Considering how much I've gone on in this book how much I wish Anita would just die, you're probably wondering why I'm angry at this. Well besides the obvious fact that Anita will survive this book, This sort of lazy writing just annoys the hell out of me, you instead of chewing the scenery with all those useless scenes earlier in the book you could have made this a lot more interesting and have a more natural way of filling us in on the dynamics of your world. Hell, even a sentence brushing over the fact that she tried to dig up info and didn't find anything would be better then.
'OH! I know, lets get the rats to lead us into the vamp hideout and stumble around blindly until we get to kill things!'

They get to caving, Anita bitching about the fact that the caves narrows so much in some parts the she has to crawl and is glad for the hardhat the rats had even her, she also points out the freaking obvious by mulling over the fact that rats appear to be designed for getting through small small cramped spaces.
She tries to fool us into thinking that she has some sort of empathy by thinking that Edward must be having a worst time of caving then she is since he's taller then her.

They finally see some light at the end of the tunnel and Raf calls the party to a stop, telling them that the dungeon is just ahead (again... WHY THE FUCK HASN'T THIS HOLE BEEN FIXED?) and that once Nicky is dead the rats will come and give them a hand, until then they're on their own.

Anita thanks Raf for bring them here, he replies that he's pretty much brought them to Hells gate and shouldn't be thanked for that. I think it's more of a thing where leading her through the caves is his preemptive favor for her killing Nicky.

We then get weapon porn, Edward has a Uzi, Anita has two guns and her knives. One of the guns she has was a gift from Edward who informed her that "It kicks like a sonofabitch, but press it under someones chin, and it will blow their fucking head off."

Why is 'sonofabitch' one word? Out of all the stupid that's going on, this thing is pissing me off the most.

Apparently it's daylight outside so all the vamps should be snuggled up in their coffins but the humans should still be up and around (really? I'd have thought that humans would have adjusted their sleeping patterns to suit the vamps unless they're playing security)

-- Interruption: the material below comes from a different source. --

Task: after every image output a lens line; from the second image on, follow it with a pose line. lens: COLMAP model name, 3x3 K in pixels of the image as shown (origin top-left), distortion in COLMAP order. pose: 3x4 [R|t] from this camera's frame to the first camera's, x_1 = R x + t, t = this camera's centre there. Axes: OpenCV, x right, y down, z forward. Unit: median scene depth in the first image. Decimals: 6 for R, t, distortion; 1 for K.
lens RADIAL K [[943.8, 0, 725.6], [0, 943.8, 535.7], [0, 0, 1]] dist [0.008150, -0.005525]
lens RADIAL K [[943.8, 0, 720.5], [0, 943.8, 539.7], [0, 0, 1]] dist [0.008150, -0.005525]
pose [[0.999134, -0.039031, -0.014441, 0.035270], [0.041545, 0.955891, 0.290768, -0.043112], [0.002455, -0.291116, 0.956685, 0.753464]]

They climb out of the cave into the same dungeon that Phil was killed in, someone has already scrubbed it clean though. Anita fights the urge to touch the wall where Phil had been restrained. Edward reaches the door and calls her over, wondering what has her so distracted. When she points out that Phil was killed in this room he tells her to pull it together as he doesn't want this entire thing to go to shit because she's busy daydreaming. Anita starts to get angry but swallows it because he's right, he opens the door and they head down the empty corridor.

I followed him into the dragon's lair. I didn't feel much like a knight. I was fresh out of shiny steeds, or was that shiny armor?